3- Implement SQL Server disk configuration

Since we performed our loop in the previous section on the disks_properties.yml file, we can now implement the configuration actions inside this file.
First, we will retrieve the disk number and then begin configuring the disk according to best practices and our internal standards.

To guarantee idempotence, we will mark this step as not changed: this is only a Get action:

---

- name: Identify the {{ disk.name }} disk number
  ansible.windows.win_shell: |
    $adapter = {{ disk.target }}
    $lun = {{ disk.location }}
    (Get-Disk | Where-Object {
      $_.Location -match "Adapter $adapter\s+:.*\s+LUN $lun"
    }).number
  register: disk_num
  changed_when: false

Then, we will register the disk number as an Ansible Fact for all this task file execution call.

- name: Set fact for {{ disk.name }} disk number
  ansible.builtin.set_fact:
    "disk_number_{{ disk.name }}": "{{ disk_num.stdout | trim | int }}"

We can now initialize the disk using community.windows module. Of course, use Ansible module if possible.

The parameter disk_bps.partition_style is a variable of my Ansible Role, to guarantee GPT will be used.

- name: Initialize disks
  community.windows.win_initialize_disk:
    disk_number: "{{ lookup('vars', 'disk_number_' + disk.name) }}"
    style: "{{ disk_bps.partition_style }}"
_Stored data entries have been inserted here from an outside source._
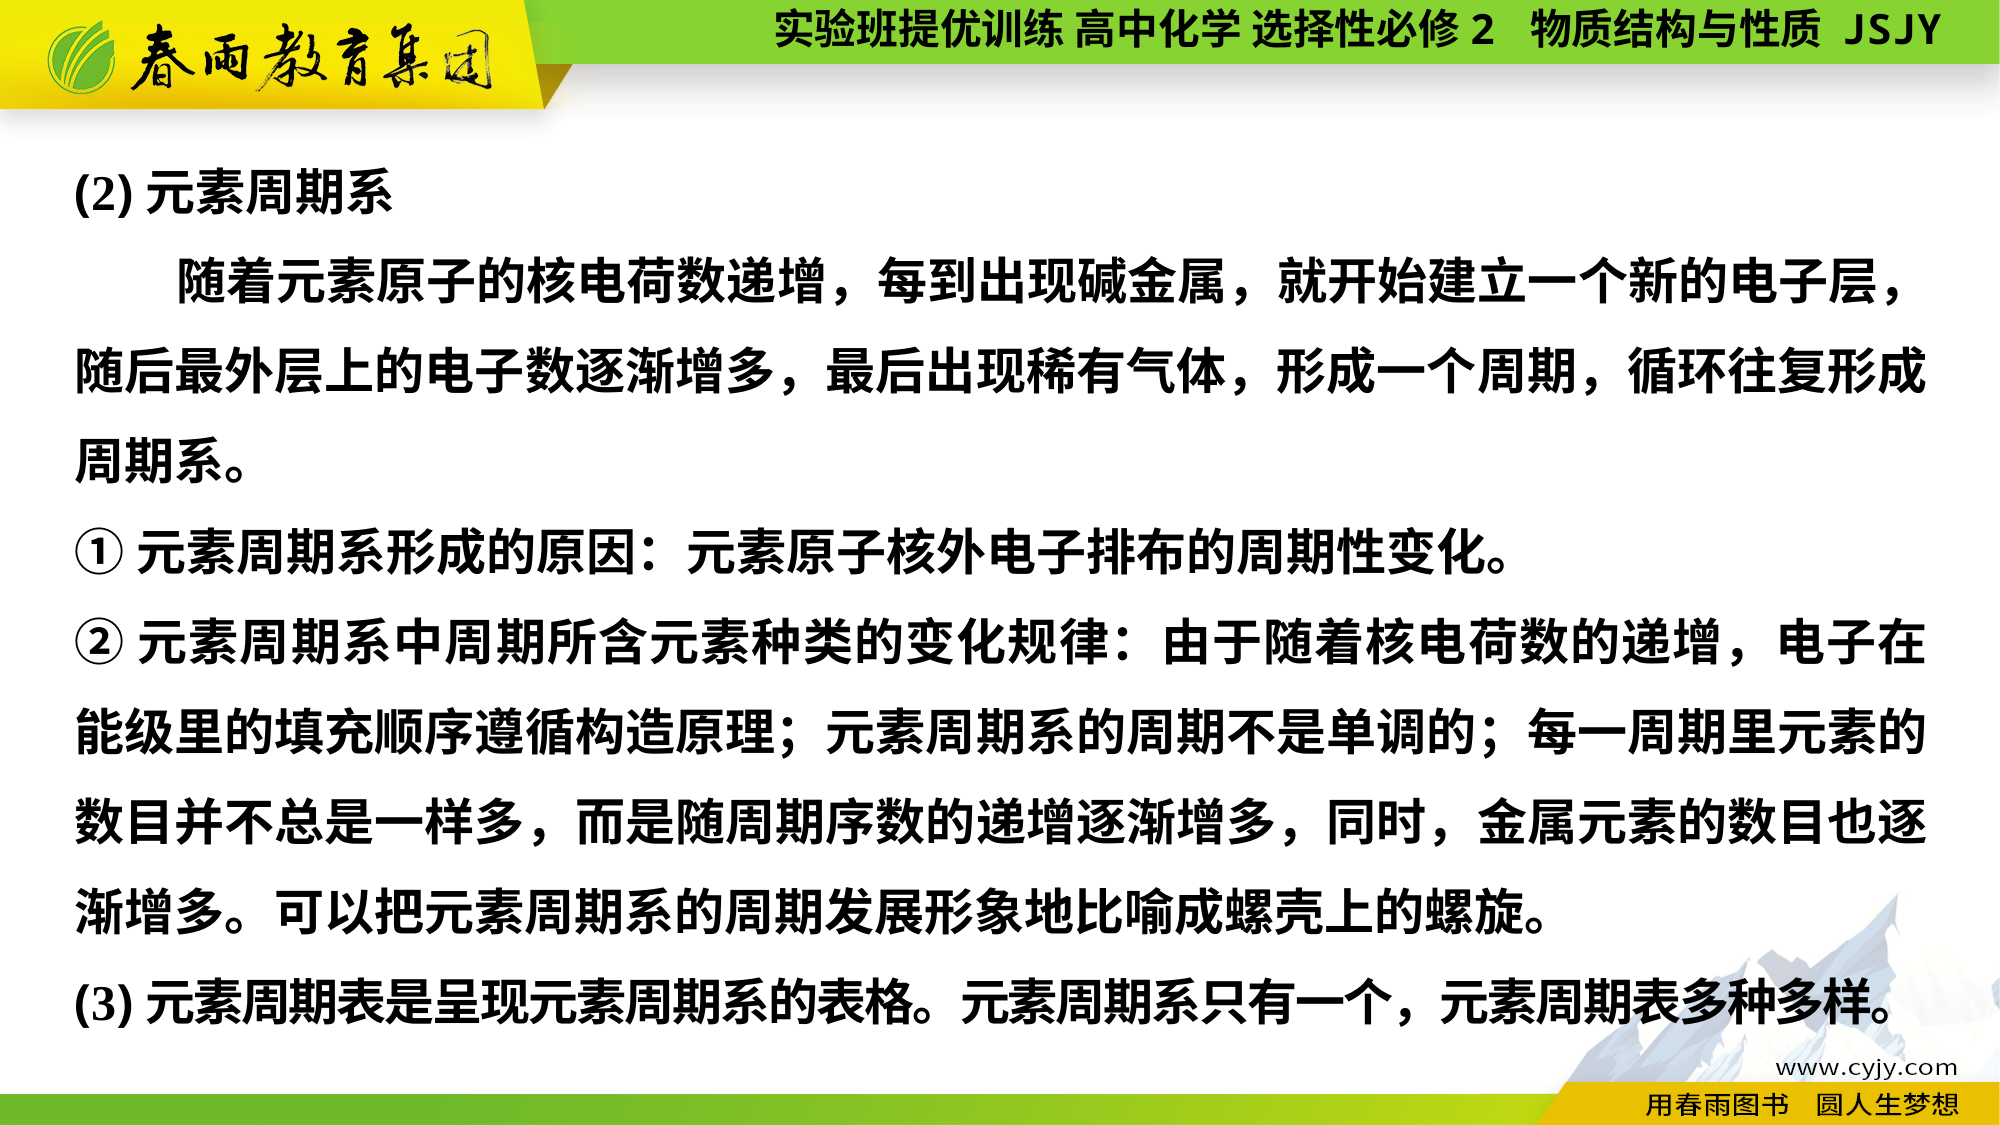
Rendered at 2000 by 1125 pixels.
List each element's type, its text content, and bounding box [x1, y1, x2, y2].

list (2)元素周期系 随着元素原子的核电荷数递增，每到出现碱金属，就开始建立一个新的电子层，随后最外层上的电子数逐渐增多，最后出现稀有气体，形成一个周期，循环往复形成周期系。 ①元素周期系形成的原因：元素原子核外电子排布的周期性变化。 ②元素周期系中周期所含元素种类的变化规律：由于随着核电荷数的递增，电子在能级里的填充顺序遵循构造原理；元素周期系的周期不是单调的；每一周期里元素的数目并不总是一样多，而是随周期序数的递增逐渐增多，同时，金属元素的数目也逐渐增多。可以把元素周期系的周期发展形象地比喻成螺壳上的螺旋。 (3)元素周期表是呈现元素周期系的表格。元素周期系只有一个，元素周期表多种多样。 [59, 122, 1944, 1047]
picture [0, 0, 2000, 1125]
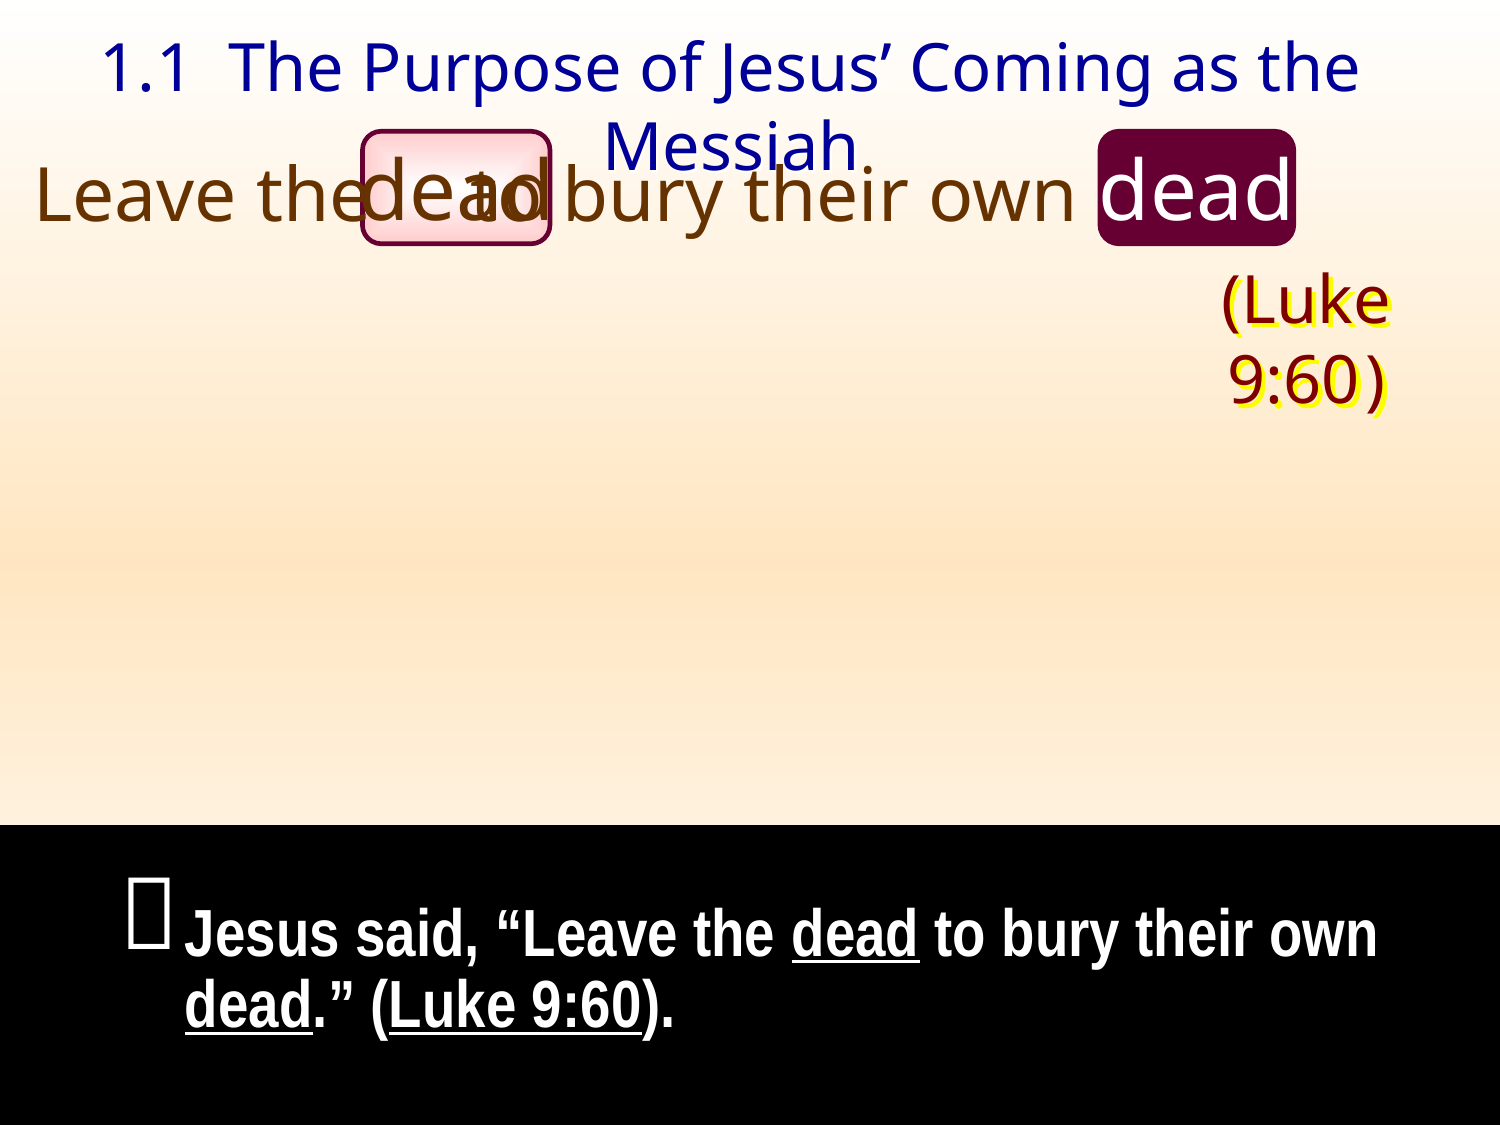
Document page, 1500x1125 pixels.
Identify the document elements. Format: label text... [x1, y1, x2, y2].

text_box [0, 826, 1500, 1125]
text_box dead [1100, 131, 1294, 244]
text_box 1.1 The Purpose of Jesus’ Coming as the Messiah [49, 16, 1413, 192]
text_box dead [362, 131, 550, 244]
text_box Leave the [62, 162, 363, 238]
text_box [104, 884, 1401, 1051]
text_box (Luke 9:60 ) [1137, 249, 1475, 425]
text_box to bury their own [562, 162, 1113, 238]
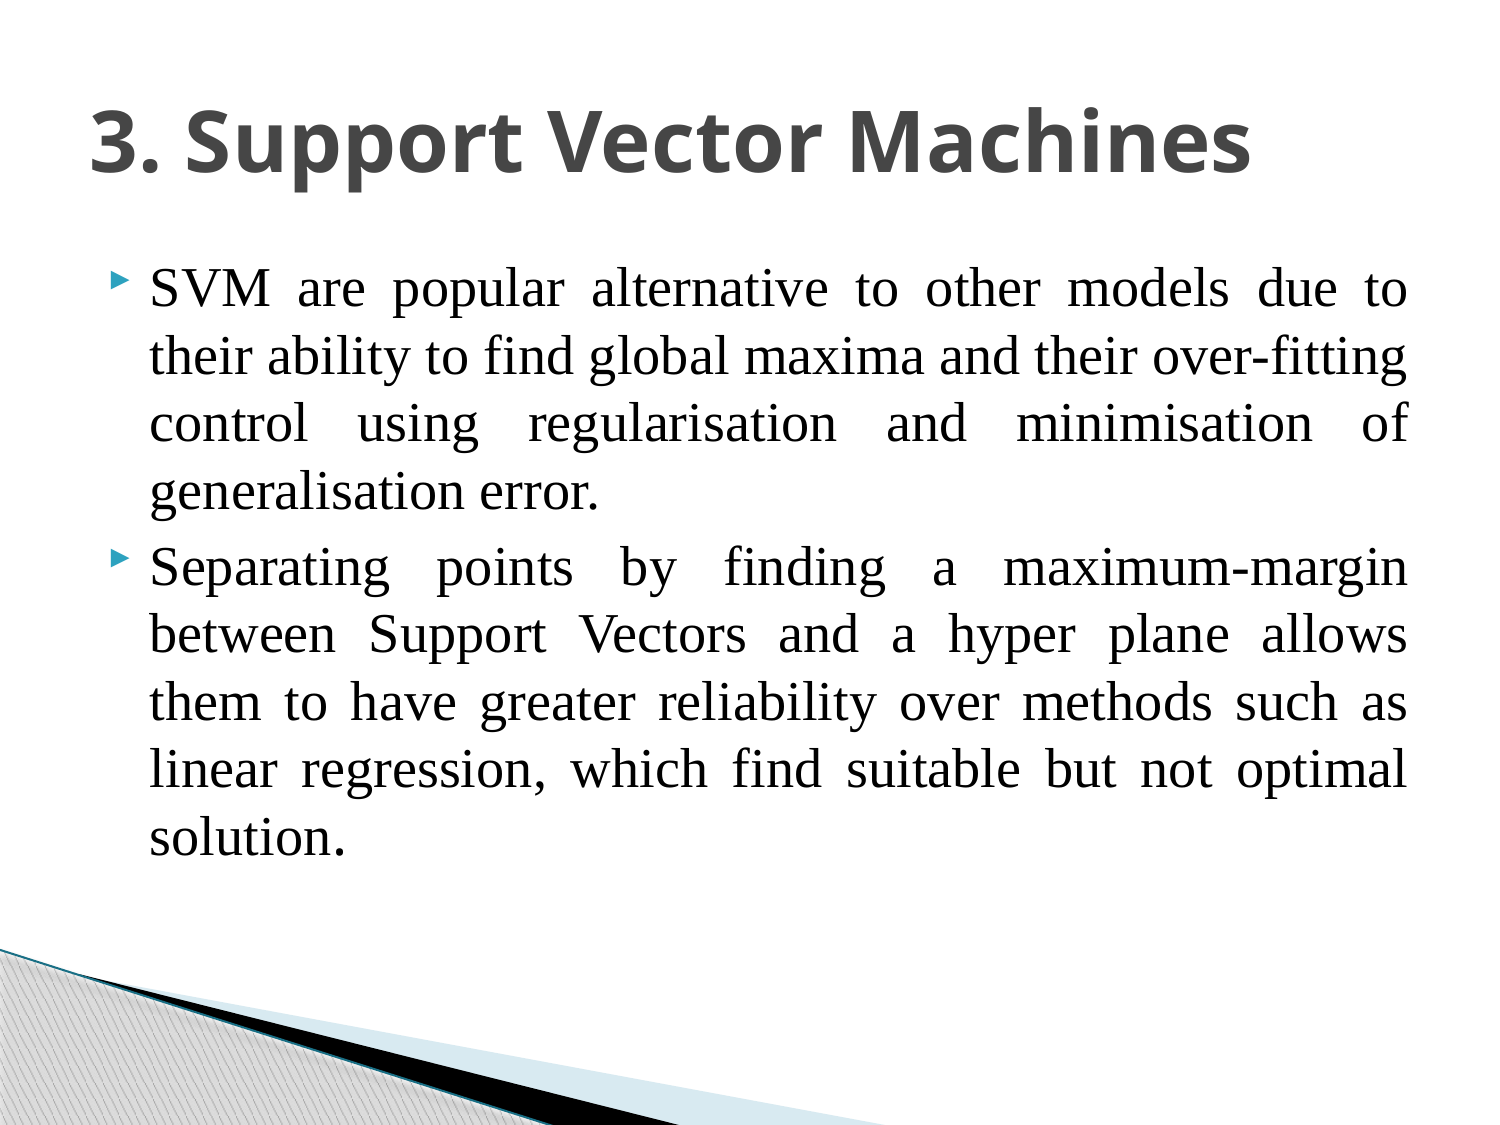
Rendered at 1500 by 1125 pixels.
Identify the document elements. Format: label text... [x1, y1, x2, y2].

list SVM are popular alternative to other models due to their ability to find global maxima and their over-fitting control using regularisation and minimisation of generalisation error. Separating points by finding a maximum-margin between Support Vectors and a hyper plane allows them to have greater reliability over methods such as linear regression, which find suitable but not optimal solution. [75, 243, 1425, 986]
title 3. Support Vector Machines [75, 45, 1425, 233]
From there, we can create our partition:

- name: Create partition with letter {{ disk.letter }} for disk {{ disk.name }}
  community.windows.win_partition:
    drive_letter: "{{ disk.letter }}"
    partition_size: "-1"
    disk_number: "{{ lookup('vars', 'disk_number_' + disk.name) }}"

And now format our volume with allocation unit size 64KB:

- name: Create a partition letter {{ disk.letter }} on disk {{ disk.name }} with label {{ disk.label }}
  community.windows.win_format:
    drive_letter: "{{ disk.letter }}"
    allocation_unit_size: "{{ disk_bps.allocation_unit_size_bytes }}"
    new_label: "{{ disk.label }}"

...

As I mentioned earlier in previous section, we can also add tasks relative to some specific standards or a tasks to guarantee disk compliance.

4- Execute the Playbook

Now that our Ansible Role windows_disks is ready, we can call it through a Playbook.
Of course, we must adjust the reality of the iSCSI configuration of the Virtual Machine.

---

- name: Configure Disks by detecting Disk Number
  hosts: Raynor
  gather_facts: false
  vars:
    disk_specs:
      data:
        location: 0
        target: 1
        label: SQL_DATA
        letter: E
      logs:
        location: 0
        target: 2
        label: SQL_TLOG
        letter: L
      tempdb:
        location: 0
        target: 3
        label: SQL_TEMPDB
        letter: T
  tasks:
    - name: gather facts
      ansible.builtin.setup:
      changed_when: false
      tags: [always]
    - name: Configure Disks
      ansible.builtin.import_role:
        name: windows_disks
      tags: windows_disks


...

CONCLUSION

We have had an overview of how Ansible makes automation easier to maintain and to evolve, by focusing on the logic of our deployment and not on the code to achieve it.
Now, updating your standards or upgrading versions will no longer require rewriting scripts, but mainly adapting variables.

However, it is important to be aware that idempotence must also be maintained through design.